Brief
Exclude the images and transcribe the entries below precisely.

Listed entries
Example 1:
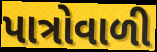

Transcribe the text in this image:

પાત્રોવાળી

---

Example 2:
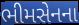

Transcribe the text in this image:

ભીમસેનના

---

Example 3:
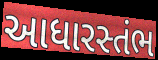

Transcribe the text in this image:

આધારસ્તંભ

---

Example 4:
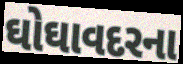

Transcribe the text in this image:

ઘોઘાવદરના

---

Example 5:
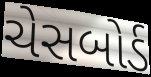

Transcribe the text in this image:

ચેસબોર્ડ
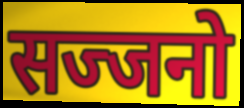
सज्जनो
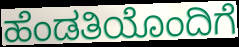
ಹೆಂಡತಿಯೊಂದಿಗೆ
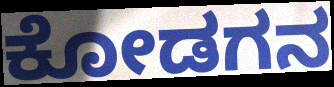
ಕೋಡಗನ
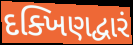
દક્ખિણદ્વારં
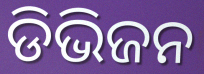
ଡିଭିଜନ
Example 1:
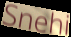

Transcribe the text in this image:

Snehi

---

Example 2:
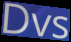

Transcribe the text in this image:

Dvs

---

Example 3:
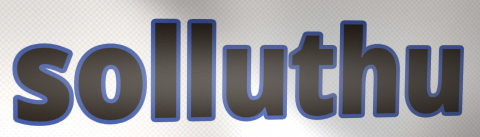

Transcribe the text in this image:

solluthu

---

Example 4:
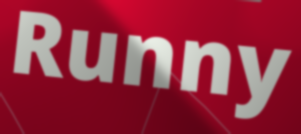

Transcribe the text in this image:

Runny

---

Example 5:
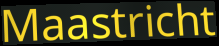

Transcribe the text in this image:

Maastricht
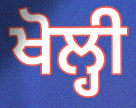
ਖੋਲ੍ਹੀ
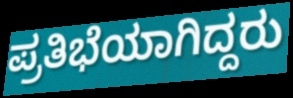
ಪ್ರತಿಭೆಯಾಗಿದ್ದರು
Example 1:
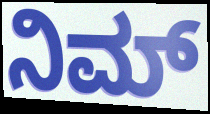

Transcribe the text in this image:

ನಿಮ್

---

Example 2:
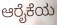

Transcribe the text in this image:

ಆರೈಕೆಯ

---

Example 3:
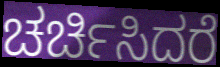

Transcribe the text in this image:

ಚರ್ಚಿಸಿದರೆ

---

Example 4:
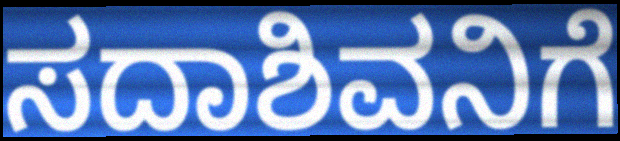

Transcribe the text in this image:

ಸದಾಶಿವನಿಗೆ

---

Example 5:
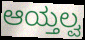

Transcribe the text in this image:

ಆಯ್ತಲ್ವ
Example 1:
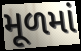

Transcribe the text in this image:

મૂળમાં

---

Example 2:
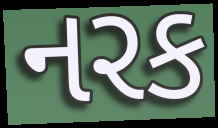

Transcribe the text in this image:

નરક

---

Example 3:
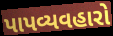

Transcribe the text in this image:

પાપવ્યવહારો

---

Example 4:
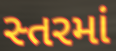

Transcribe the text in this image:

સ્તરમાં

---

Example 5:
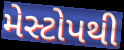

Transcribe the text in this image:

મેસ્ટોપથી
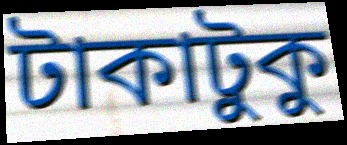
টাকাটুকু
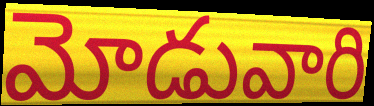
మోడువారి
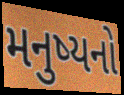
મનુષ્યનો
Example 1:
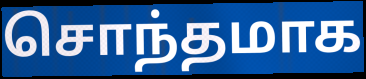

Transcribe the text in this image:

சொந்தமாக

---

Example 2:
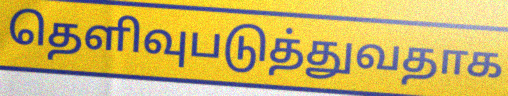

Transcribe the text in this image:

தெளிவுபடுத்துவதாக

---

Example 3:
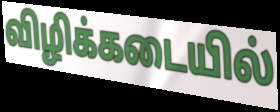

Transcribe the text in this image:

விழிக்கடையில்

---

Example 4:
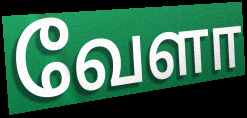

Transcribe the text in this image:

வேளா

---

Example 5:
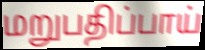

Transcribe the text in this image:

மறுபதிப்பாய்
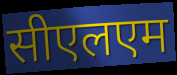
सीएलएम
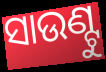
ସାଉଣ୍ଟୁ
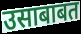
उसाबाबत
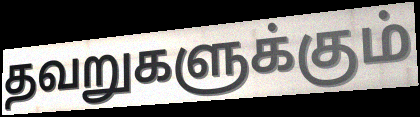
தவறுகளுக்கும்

Task solution
Example 1:

Transcribe the text in this image:

પાત્રોવાળી

---

Example 2:

Transcribe the text in this image:

ભીમસેનના

---

Example 3:

Transcribe the text in this image:

આધારસ્તંભ

---

Example 4:

Transcribe the text in this image:

ઘોઘાવદરના

---

Example 5:

Transcribe the text in this image:

ચેસબોર્ડ
सज्जनो
ಹೆಂಡತಿಯೊಂದಿಗೆ
ಕೋಡಗನ
દક્ખિણદ્વારં
ଡିଭିଜନ
Example 1:

Transcribe the text in this image:

Snehi

---

Example 2:

Transcribe the text in this image:

Dvs

---

Example 3:

Transcribe the text in this image:

solluthu

---

Example 4:

Transcribe the text in this image:

Runny

---

Example 5:

Transcribe the text in this image:

Maastricht
ਖੋਲ੍ਹੀ
ಪ್ರತಿಭೆಯಾಗಿದ್ದರು
Example 1:

Transcribe the text in this image:

ನಿಮ್

---

Example 2:

Transcribe the text in this image:

ಆರೈಕೆಯ

---

Example 3:

Transcribe the text in this image:

ಚರ್ಚಿಸಿದರೆ

---

Example 4:

Transcribe the text in this image:

ಸದಾಶಿವನಿಗೆ

---

Example 5:

Transcribe the text in this image:

ಆಯ್ತಲ್ವ
Example 1:

Transcribe the text in this image:

મૂળમાં

---

Example 2:

Transcribe the text in this image:

નરક

---

Example 3:

Transcribe the text in this image:

પાપવ્યવહારો

---

Example 4:

Transcribe the text in this image:

સ્તરમાં

---

Example 5:

Transcribe the text in this image:

મેસ્ટોપથી
টাকাটুকু
మోడువారి
મનુષ્યનો
Example 1:

Transcribe the text in this image:

சொந்தமாக

---

Example 2:

Transcribe the text in this image:

தெளிவுபடுத்துவதாக

---

Example 3:

Transcribe the text in this image:

விழிக்கடையில்

---

Example 4:

Transcribe the text in this image:

வேளா

---

Example 5:

Transcribe the text in this image:

மறுபதிப்பாய்
सीएलएम
ସାଉଣ୍ଟୁ
उसाबाबत
தவறுகளுக்கும்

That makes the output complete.